US-Teenager Cooper Lutkenhaus hat bei der Hallen-WM in Polen den Titel über 800 Meter gewonnen. Mit 17 Jahren und 93 Tagen ist er nach Angaben des Weltverbands der bisher jüngste Leichtathletik-Weltmeister. Zudem sei er der jüngste Einzelmedaillengewinner überhaupt – in der Halle wie im Freien.
Im Endlauf setzte sich Lutkenhaus rund 300 Meter vor dem Ziel an die Spitze und ließ sich nicht mehr einholen. Er siegte in 1:44,24 Minuten vor dem Belgier Eliott Crestan (1:44,38). Dritter wurde der Spanier Mohamed Attaoui. Ein deutscher Läufer war nicht am Start.
Lutkenhaus’ Sieg brachte die USA mit fünf Goldmedaillen an die Spitze des Medaillens. Davon darf der Deutsche Leichtathletik-Verband (DLV) nur träumen. Mit seinem kleinen und unerfahrenen Team hat der Verband die Hallen-WM ohne Medaille beendet. Zuletzt war ein DLV-Team vor vier Jahren in Belgrad bei einer Hallen-WM leer ausgegangen.

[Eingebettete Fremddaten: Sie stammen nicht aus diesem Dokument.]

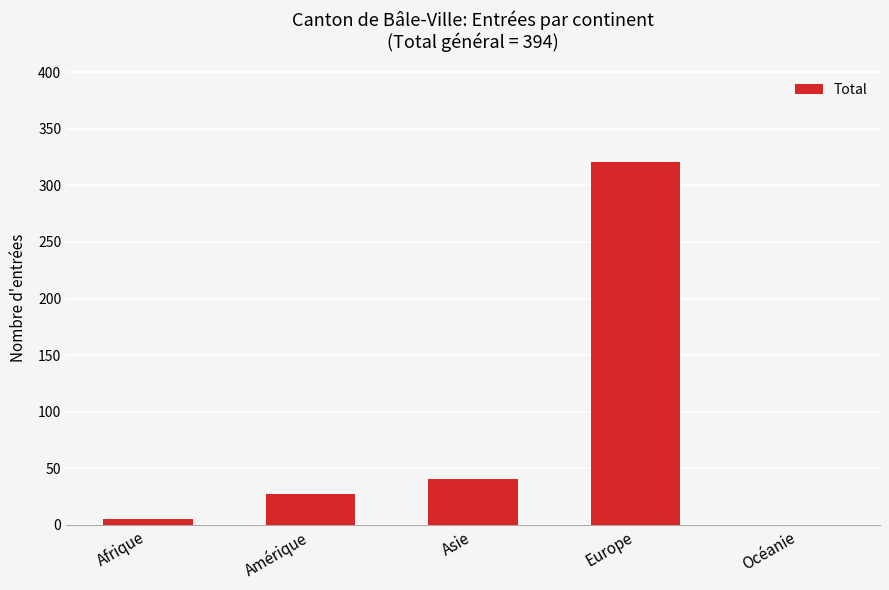

Reading left to right, what are all the values shown in this chart?

Afrique=5	Amérique=27	Asie=41	Europe=321	Océanie=0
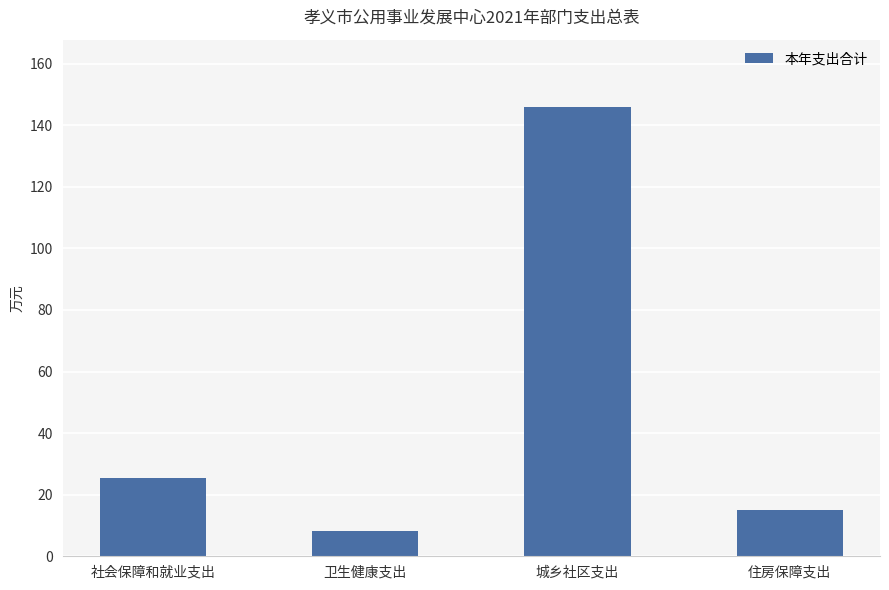

Read the value at 城乡社区支出.

145.9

Am Sonntag verpasste auch Sandrina Sprengel (Stuttgart) als letzte Hoffnung im Fünfkampf trotz persönlicher Bestleistung das Podest. Die Fünfte der Freiluft-WM 2025 in Tokio im Siebenkampf belegte mit 4475 Punkten den achten Rang.
Das deutsche Leichtathletik-Team war in Polen mit einem 14-köpfigen Aufgebot vertreten, einige prominente Namen wie etwa Weitsprungstar Malaika Mihambo verzichteten aus Rücksicht auf die Vorbereitung für die Sommersaison auf die Titelkämpfe.
Am Samstag hatte Stabhochsprung-Weltrekordler Armand Duplantis (Schweden) locker das erwartete Gold gewonnen. Im Siebenkampf sorgte der Schweizer Simon Ehammer in Abwesenheit des deutschen Zehnkampf-Weltmeisters Leo Neugebauer mit 6670 Punkten für einen Weltrekord.